Mouse retinae were acutely isolated and flat mounted on filter paper. Somas of single RGCs were current-clamped to assay action potentials and firing patterns and voltage-clamped to assay potassium current profiles. Potassium channel blockers were used to determine the role of currents on RGC action potential output; and dopamine agonists were used to determine the effects of dopamine on potassium currents and action potentials in RGCs. RGCs were filled with dye and immunohistochemistry was used post hoc to determine whether recorded cells expressed Kv4.2.

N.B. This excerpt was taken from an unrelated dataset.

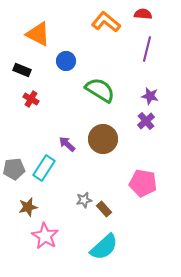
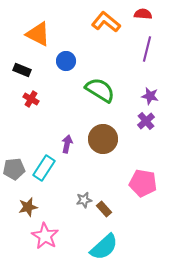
purple arrow: rotated 60 degrees clockwise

Subpopulations of RGCs with prominent IA showed a reduction in IA current by bath application of 400 µM BaCl2, which has been shown to block Kv4.2 currents in other types of neurons. Consistent with this, RGCs that expressed Kv4.2 channels tended to be more sensitive to BaCl2 blockade than RGCs without Kv4.2. In addition, BaCl2 decreased firing frequencies. To determine how Kv4.2 channels are regulated, the effect of bath application of the general dopamine agonist, ADTN, was determined. ADTN decreased IA current density, but increased firing rates.
The effect of BaCl2 on firing rates suggests Kv4.2-mediated currents regulate the action potential output in some RGCs. The unexpected result that ADTN decreased IA current density, but increased firing rates suggests that ADTN mediates more than just IA in RGCs. This is consistent with other known effects of dopamine in the retina.